В закрытой от ветра и непогоды снежной берлоге, обогретой еще дыханием, путникам нашим стало сразу тепло. Мороз, впрочем, и в степи был не велик; но резкий северный ветер пронизывал там насквозь, бил целыми тучами жгучих игл, обледенял лицо, руки и насыпал за шею морозную пыль, — здесь же, напротив, было затишье, и дыру наполнял теплый пар; только за сугробом слышались дикие, визгливые завывания разгулявшейся метели.
— Ты только не дремай, хлопче, — дергал джуру Богдан, — вот хлебни еще оковитой, согреешься... да знай двигай и руками и ногами — не то окоченеют.
— Тут, батьку, тепло, — укладывался кренделем хлопец, — только вот руки подубли.
— Ты их за пазуху... а на тепло не очень-то обеспечайся: обманчиво, одурит; а вот хлебни лучше, — протянул он ему фляжку, — сразу дрожь пройдет, только не спи!
Выпили оковитой и батько, и джура; побежала она по жилам теплой струей и размягчила коченевшие члены.
Кони тоже почувствовали себя недурно: перестали судорожно вздрагивать и, приняв удобные позы, похрапывали от удовольствия.
— Не спи же, не спи! — дергал за плечо Ахметку Богдан. — Да дай сюда руки! — И он принялся тереть до боли, до криков пальцы хлопца. — Вот это и горазд, что кричишь... это расчудесно! — усердствовал Богдан. — А ноги вот сюда подложи, под брюхо коню, вот так... да обвернись хорошо буркой, а я еще приналягу сбоку.
— Хорошо, хорошо... — шептал Ахметка, потягиваясь и чувствуя, как сладкая истома обвивала все его тело.
Долго еще подталкивал Богдан локтем хлопца, прижимаясь к нему; но потом и его руку начала сковывать лень: усталость брала свое... веки тяжелели... мысли путались... Сквозь черную тьму мерцало какое-то мутное пятно, то расширяясь кругами до громадного щита, то суживаясь до точки.
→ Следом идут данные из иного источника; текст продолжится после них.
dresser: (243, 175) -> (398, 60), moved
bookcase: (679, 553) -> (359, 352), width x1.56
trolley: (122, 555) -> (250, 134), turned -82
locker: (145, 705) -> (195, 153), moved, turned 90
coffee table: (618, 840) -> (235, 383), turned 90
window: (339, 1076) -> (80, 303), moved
Что это? Мерещится ему или в явь? Нет, он ясно видит целую анфиладу роскошных зал, с литыми из серебра сводами, со стенами, разубранными в глазет и парчу, с сотнями тысяч сверкающих каменьев, с зеркальными полами, отражающими в себе сказочное великолепие... «Это, должно быть, палац канцлера», — мелькает в голове Богдана, и он осторожно идет по этому стеклянному льду и любуется своим изображением. Вот он, опрокинутый вниз, статный, молодой, полный расцветающих сил, словно собрался под венец! Только нет, улыбнулся он, и изображение ему ласково подмигнуло; теперь он красивее, пышнее, нарядней: бархат, парча, златоглав, перья, самоцветы, а с плеч спускается не то мантия, не то саван. За ним такая блестящая свита... Богдан оглянулся; но пышные покои были пусты, и только его королевская фигура отражалась в боковых зеркалах.